Because of the reasons mentioned, it should also be considered in the case of ancillary steroids that the estrogen production is not completely blocked, as a slight inhibition of the aromatase enzyme is usually sufficient to avoid estrogen-induced side effects.

In the case of a diet or a competition preparation, however, this is different. Since estrogens primarily promote the storage of fat in the problem zones, it is advantageous here to achieve a complete inhibition of the aromatase enzyme or of the estrogen production. As a rule, Arimidex (anastrozole) is combined with tamoxifen in order to prevent the formation and binding of residual estrogen to the respective receptors. After the completion of a competition phase, the dose of Arimidex (anastrozole) is then reduced over a longer period of time, as a rebound often occurs in the case of rapid discontinuation.

In addition, the ratio of estrogens to androgens in the body shifts, which is reflected in an increased harshness and definition.

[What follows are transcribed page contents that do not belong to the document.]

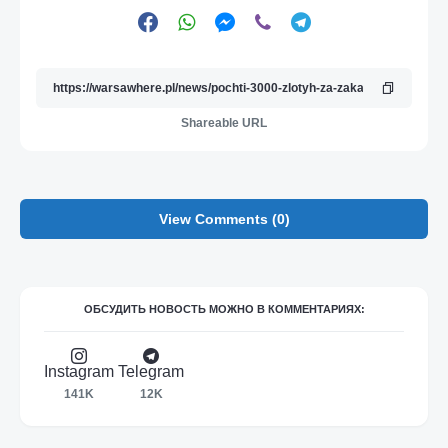
Shareable URL
View Comments (0)
ОБСУДИТЬ НОВОСТЬ МОЖНО В КОММЕНТАРИЯХ:
Instagram
Telegram
141K
12K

Athletes who want complete suppression of the estrogen generally use 1mg per day. As already mentioned, this dosage makes sense only in a diet or for a competition preparation, since anabolic mechanisms are affected here. For masseurs, in which the aromatase of steroids is to be prevented, without great affecting anabolic components, already 0,5-1g are enough every 2 days. Depending on the purpose, the half-life of 40-50 hours can be used.

Arimidex (anastrozole) can be taken between or in combination with the meals, as they have little effect on the active substance.


With regard to the side effects there are above all known hot flashes, fatigue, headache, depression, sleep disturbances, deterioration of the cholesterol values, joint pain due to the disturbed calcium metabolism and an increase of the liver values.


When Arimidex (anastrozole) is discontinued, it is important to reduce the dosage stepwise, for example from 1g to 0.5g to 0.25g, and to extend the intervals (1-3 days). If Arimidex (anastrozole) is rapidly discontinued, a rapid rise in estrogen level is caused, resulting in a strong rebound.